If the remainder on division of $x^{3}+2 x^{2}+k x+3$ by $x-3$ is $21$,find the quotient and the value of $k$. Hence,find the zeroes of the cubic polynomial $x^{3}+2 x^{2}+k x-18$.

(A) Let $p(x) = x^{3}+2 x^{2}+k x+3$.
By the Remainder Theorem,since $p(x)$ is divided by $x-3$,the remainder is $p(3)$.

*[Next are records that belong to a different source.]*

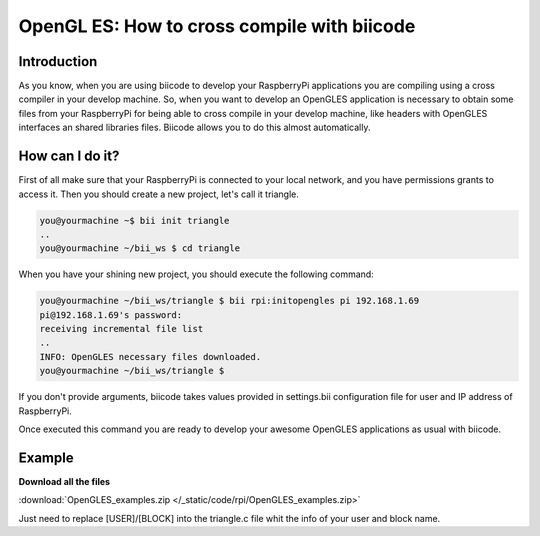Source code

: .. _opengles:

============================================
OpenGL ES: How to cross compile with biicode
============================================

Introduction
------------

As you know, when you are using biicode to develop your RaspberryPi applications
you are compiling using a cross compiler in your develop machine. So, when you
want to develop an OpenGLES application is necessary to obtain some files from
your RaspberryPi for being able to cross compile in your develop machine, like headers
with OpenGLES interfaces an shared libraries files. Biicode allows you to do
this almost automatically.

How can I do it?
-----------------

First of all make sure that your RaspberryPi is connected to your local network,
and you have permissions grants to access it. Then you should create a new project,
let's call it triangle.

.. code-block:: bash

    you@yourmachine ~$ bii init triangle
    ..
    you@yourmachine ~/bii_ws $ cd triangle

When you have your shining new project, you should execute the following command:

.. code-block:: bash

    you@yourmachine ~/bii_ws/triangle $ bii rpi:initopengles pi 192.168.1.69
    pi@192.168.1.69's password:
    receiving incremental file list
    ..
    INFO: OpenGLES necessary files downloaded.
    you@yourmachine ~/bii_ws/triangle $

If you don't provide arguments, biicode takes values provided in settings.bii
configuration file for user and IP address of RaspberryPi.

Once executed this command you are ready to develop your awesome OpenGLES
applications as usual with biicode. 

Example
-------

**Download all the files**
	
:download:`OpenGLES_examples.zip </_static/code/rpi/OpenGLES_examples.zip>`

Just need to replace [USER]/[BLOCK] into the triangle.c file whit the info of your user and block name.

Given $p(3) = 21$,we have:
$3^{3}+2(3)^{2}+k(3)+3 = 21$
$27 + 18 + 3k + 3 = 21$
$48 + 3k = 21$
$3k = 21 - 48 = -27$
$k = -9$.
Now,dividing $x^{3}+2 x^{2}-9 x+3$ by $x-3$ using long division:
$x^{3}+2 x^{2}-9 x+3 = (x-3)(x^{2}+5x+6) + 21$.
The quotient is $x^{2}+5x+6$.
To find the zeroes of $x^{3}+2 x^{2}-9 x-18$,we factorize it:
$x^{3}+2 x^{2}-9 x-18 = x^{2}(x+2) - 9(x+2)$
$= (x^{2}-9)(x+2)$
$= (x-3)(x+3)(x+2)$.
Setting the polynomial to $0$,the zeroes are $x = 3, -3, -2$.